The docu doesn’t become fully focused until Abu-Jamal is incarcerated and gains international attention, his trial disputed by organizations such as Amnesty Intl. and Human Rights Watch, his continued imprisonment the subject of protests in France, Germany and beyond. The Republican Party’s attempt to condemn the French town of Saint-Denis for naming a street after Abu-Jamal furnishes some welcome comic relief.

In prison, a focused, likable Abu-Jamal gave interviews, many of which figure prominently in the docu (along with low-lit re-enactments of an actor portraying him writing in his cell), and penned a series of books on black history, the Black Panthers, jailhouse lawyers and the hell of prison — all of which are lauded here by educators, writers and black activists like Cornel West, Angela Davis, Dick Gregory and Walker, and quoted by Giancarlo Esposito onstage.

Vittoria closely follows the government’s desperate efforts to silence Abu-Jamal. His scheduled broadcast with Amy Goodman on NPR’s “All Things Considered” was quashed; the film shows a C-Span clip of an outraged Sen. Bob Dole condemning NPR on the floor of Congress.
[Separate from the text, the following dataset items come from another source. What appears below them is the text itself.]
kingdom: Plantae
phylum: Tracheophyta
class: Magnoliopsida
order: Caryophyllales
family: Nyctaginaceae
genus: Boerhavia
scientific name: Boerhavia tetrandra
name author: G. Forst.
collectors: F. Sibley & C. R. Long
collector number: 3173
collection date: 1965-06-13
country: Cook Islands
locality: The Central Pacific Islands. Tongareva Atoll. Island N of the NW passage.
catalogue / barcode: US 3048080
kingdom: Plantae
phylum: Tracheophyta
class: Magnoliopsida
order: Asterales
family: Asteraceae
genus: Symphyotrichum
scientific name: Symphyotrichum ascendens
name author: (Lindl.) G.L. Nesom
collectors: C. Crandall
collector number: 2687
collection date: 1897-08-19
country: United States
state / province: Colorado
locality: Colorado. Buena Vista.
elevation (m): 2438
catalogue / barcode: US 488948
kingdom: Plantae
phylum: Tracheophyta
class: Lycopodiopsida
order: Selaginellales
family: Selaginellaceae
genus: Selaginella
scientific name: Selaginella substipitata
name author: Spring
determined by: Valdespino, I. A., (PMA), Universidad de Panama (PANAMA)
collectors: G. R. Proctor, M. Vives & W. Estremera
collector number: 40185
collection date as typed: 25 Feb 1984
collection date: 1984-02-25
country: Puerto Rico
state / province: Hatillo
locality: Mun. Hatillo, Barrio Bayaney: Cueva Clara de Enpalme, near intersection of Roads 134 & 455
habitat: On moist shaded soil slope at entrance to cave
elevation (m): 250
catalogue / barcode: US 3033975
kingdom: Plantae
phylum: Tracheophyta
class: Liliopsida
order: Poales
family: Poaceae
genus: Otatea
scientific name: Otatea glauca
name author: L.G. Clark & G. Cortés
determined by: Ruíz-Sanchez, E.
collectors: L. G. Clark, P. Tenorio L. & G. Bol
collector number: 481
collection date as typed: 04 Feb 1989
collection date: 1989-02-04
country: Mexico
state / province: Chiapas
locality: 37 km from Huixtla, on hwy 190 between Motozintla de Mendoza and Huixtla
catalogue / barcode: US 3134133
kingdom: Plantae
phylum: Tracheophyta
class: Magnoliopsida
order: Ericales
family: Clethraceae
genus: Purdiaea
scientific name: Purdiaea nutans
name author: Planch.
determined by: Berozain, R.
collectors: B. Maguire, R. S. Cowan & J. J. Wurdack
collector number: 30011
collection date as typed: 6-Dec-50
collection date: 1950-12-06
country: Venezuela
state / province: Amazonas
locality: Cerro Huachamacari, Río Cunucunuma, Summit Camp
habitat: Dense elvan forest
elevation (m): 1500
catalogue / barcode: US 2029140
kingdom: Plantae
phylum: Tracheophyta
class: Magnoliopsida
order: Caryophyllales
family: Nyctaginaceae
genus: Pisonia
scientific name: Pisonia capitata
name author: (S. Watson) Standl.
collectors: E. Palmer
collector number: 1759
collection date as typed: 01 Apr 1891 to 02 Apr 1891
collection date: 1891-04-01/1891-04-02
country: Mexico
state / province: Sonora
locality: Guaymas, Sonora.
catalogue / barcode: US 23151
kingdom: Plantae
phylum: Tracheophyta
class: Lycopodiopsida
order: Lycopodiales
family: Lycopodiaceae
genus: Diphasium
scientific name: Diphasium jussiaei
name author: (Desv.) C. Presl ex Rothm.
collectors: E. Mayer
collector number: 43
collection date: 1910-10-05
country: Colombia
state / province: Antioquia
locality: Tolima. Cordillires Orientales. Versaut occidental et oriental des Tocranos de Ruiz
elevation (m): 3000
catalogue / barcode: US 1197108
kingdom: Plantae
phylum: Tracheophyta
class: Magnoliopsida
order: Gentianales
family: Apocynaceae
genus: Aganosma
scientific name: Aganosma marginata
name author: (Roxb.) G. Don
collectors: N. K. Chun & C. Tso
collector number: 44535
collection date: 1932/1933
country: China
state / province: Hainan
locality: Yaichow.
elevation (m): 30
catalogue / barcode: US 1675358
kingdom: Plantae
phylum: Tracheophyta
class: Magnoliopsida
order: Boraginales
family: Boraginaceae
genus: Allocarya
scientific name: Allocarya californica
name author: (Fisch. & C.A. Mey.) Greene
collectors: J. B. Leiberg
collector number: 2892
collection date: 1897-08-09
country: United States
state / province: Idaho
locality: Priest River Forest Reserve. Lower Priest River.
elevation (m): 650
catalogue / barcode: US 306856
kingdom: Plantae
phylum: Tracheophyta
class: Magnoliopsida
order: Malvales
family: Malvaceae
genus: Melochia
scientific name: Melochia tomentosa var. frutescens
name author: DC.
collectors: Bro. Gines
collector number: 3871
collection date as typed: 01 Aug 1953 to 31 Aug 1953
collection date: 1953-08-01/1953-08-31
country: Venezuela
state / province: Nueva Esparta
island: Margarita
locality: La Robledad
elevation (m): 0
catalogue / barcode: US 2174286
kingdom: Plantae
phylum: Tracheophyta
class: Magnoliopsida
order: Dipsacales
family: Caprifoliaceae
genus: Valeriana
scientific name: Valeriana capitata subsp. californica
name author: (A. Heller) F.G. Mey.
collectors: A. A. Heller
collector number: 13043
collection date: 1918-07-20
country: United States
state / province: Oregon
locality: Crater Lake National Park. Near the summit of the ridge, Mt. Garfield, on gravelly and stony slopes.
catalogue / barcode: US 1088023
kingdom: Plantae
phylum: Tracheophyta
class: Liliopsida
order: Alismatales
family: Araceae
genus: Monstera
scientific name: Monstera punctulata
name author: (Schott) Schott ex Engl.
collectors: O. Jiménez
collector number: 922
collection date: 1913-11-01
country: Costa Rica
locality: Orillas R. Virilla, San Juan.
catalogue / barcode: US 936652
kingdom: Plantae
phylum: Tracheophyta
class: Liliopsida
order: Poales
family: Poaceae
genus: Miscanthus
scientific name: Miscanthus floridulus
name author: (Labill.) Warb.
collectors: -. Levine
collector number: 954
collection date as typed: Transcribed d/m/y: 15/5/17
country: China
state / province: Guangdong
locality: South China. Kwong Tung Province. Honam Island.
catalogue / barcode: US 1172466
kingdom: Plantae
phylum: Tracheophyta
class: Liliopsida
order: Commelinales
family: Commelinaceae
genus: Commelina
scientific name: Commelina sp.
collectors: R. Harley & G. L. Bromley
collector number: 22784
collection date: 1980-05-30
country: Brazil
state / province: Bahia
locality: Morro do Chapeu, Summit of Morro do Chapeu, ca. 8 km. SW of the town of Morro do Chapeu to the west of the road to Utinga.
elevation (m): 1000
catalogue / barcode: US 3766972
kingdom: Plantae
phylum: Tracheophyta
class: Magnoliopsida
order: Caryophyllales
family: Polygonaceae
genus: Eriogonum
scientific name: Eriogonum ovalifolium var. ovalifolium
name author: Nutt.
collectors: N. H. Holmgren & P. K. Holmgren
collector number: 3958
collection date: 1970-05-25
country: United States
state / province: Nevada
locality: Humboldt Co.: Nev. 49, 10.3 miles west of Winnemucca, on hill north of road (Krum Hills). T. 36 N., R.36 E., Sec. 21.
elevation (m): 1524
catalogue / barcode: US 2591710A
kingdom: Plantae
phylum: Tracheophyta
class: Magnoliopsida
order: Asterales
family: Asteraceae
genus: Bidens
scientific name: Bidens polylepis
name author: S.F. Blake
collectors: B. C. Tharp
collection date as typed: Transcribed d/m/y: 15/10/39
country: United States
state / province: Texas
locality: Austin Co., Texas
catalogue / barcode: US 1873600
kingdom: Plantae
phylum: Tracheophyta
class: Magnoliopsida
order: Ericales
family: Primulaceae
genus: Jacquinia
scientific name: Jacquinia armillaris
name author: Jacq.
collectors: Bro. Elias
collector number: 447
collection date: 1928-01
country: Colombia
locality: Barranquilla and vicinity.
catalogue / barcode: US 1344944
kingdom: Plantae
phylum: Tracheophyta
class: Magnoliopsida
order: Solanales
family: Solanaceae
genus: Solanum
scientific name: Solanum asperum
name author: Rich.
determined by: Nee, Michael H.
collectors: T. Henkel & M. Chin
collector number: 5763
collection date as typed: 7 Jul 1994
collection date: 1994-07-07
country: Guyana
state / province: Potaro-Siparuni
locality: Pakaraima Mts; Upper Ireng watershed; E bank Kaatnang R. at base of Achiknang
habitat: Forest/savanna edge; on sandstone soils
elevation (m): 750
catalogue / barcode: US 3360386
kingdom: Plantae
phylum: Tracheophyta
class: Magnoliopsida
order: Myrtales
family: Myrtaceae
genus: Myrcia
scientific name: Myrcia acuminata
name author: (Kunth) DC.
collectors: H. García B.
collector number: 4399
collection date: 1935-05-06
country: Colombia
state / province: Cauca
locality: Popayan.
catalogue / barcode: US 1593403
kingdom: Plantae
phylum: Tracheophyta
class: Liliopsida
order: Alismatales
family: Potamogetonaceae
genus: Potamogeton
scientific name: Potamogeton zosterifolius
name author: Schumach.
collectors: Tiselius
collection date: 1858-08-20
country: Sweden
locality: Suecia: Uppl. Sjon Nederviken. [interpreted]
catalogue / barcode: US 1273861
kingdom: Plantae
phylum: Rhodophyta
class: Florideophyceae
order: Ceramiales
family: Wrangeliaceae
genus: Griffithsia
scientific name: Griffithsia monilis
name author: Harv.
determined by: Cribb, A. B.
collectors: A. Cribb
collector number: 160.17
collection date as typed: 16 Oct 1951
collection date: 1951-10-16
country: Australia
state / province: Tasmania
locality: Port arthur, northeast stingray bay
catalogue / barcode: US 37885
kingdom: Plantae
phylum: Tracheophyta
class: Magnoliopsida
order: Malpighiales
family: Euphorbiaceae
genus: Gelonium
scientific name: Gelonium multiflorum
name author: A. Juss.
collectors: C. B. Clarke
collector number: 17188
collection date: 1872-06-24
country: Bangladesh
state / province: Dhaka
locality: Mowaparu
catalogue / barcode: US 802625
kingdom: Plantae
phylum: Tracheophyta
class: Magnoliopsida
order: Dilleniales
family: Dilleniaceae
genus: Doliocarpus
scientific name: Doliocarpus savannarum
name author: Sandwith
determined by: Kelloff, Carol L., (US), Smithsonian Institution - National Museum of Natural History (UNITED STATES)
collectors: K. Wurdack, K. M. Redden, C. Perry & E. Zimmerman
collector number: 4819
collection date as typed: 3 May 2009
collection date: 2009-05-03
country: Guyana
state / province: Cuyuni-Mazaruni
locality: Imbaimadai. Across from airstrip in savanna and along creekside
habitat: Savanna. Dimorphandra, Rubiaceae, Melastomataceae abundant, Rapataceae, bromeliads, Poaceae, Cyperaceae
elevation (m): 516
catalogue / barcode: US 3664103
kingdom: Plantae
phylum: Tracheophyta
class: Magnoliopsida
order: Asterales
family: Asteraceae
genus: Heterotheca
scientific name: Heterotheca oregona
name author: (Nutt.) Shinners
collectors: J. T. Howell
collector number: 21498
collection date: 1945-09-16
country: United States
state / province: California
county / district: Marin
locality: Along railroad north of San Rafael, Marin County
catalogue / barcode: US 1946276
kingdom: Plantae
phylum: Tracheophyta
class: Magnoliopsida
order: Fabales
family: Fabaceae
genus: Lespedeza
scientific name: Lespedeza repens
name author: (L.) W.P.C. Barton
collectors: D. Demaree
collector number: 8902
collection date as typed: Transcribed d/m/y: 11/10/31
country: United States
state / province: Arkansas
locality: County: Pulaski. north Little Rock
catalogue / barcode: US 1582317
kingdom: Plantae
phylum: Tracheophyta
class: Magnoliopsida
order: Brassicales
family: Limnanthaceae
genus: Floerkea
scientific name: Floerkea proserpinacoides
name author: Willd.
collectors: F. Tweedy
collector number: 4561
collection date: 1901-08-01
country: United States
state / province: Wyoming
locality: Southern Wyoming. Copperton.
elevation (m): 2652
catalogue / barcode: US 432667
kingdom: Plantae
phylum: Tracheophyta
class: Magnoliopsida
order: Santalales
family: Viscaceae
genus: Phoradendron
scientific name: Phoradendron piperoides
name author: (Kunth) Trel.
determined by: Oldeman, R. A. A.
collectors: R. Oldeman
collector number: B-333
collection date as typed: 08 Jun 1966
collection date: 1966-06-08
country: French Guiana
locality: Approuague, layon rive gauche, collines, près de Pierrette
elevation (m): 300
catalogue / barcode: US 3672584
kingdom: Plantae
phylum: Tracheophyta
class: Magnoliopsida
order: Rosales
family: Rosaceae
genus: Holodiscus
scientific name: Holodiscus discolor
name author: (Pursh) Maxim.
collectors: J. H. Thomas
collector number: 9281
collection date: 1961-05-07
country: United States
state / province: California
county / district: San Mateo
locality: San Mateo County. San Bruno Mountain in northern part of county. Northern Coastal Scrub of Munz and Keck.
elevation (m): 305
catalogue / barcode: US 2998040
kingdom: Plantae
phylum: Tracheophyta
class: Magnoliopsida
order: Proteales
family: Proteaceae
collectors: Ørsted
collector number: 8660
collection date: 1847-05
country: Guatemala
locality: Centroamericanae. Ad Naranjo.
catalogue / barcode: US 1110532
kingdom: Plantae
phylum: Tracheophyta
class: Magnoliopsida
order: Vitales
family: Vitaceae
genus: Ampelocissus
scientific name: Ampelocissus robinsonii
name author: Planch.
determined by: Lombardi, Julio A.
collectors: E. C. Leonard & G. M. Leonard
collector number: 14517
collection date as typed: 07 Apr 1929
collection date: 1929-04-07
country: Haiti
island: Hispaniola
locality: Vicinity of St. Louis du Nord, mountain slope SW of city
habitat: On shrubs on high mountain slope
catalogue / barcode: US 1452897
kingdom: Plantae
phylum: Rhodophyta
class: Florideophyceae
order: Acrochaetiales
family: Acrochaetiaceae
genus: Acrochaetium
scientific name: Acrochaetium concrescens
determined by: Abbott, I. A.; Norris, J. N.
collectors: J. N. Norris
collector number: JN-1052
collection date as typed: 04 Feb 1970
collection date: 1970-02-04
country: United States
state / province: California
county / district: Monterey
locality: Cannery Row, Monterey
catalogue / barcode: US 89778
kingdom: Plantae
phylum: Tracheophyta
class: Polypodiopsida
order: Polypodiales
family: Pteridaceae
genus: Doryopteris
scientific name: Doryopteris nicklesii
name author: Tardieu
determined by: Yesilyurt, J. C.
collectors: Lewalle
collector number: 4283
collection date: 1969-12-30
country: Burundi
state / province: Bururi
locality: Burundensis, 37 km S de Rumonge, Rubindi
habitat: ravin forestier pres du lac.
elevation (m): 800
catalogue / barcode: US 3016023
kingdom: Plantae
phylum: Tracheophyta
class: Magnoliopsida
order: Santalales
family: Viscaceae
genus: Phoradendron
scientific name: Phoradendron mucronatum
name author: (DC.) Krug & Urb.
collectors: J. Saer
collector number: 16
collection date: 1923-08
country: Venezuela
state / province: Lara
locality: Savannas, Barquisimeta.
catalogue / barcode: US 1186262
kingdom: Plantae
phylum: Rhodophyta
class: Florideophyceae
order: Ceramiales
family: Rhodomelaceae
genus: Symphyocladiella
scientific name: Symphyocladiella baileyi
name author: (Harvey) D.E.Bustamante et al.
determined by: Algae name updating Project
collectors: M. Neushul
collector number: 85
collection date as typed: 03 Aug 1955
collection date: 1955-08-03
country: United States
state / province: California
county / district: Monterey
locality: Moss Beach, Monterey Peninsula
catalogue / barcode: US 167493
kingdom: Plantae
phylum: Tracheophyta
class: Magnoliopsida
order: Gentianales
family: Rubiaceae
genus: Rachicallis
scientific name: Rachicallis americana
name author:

In order to shut Abu-Jamal up and prohibit him from being contacted by journalists or broadcasters, the state of Pennsylvania denied those rights to all death-row prisoners.

Vittoria triumphantly heralds the Abu-Jamal’s return to the political scene as a rallying cry for an alternate political discourse joyously shared by the film’s community of interviewees.

Mumia: Long Distance Revolutionary

Documentary

  • Production: A First Run Features release of a Street Legal Cinema production in association with Prison Radio. Produced by Katyana Farzanrad, Noelle Hanrahan, Stephen Vittoria. Co-producer, Rikki Jarrett. Directed, written by Stephen Vittoria.
  • Crew: Camera (color/B&W, HD), Erik Sorensen; editors, Vittoria, Sorensen; music, Robert Guillory; production designer, Adam Redner; sound designer, Dino Herrmann; re-recording mixer, Herrmann. Reviewed on DVD, New York, Jan. 28, 2013. (In Doc NYC.) Running time: 120 MIN.
  • With: With: Alice Walker, Angela Davis, Cornel West, Rubin "Hurricane" Carter, Peter Coyote, Giancarlo Esposito, Amy Goodman, Ruby Dee, Ramsey Clark, Dick Gregory.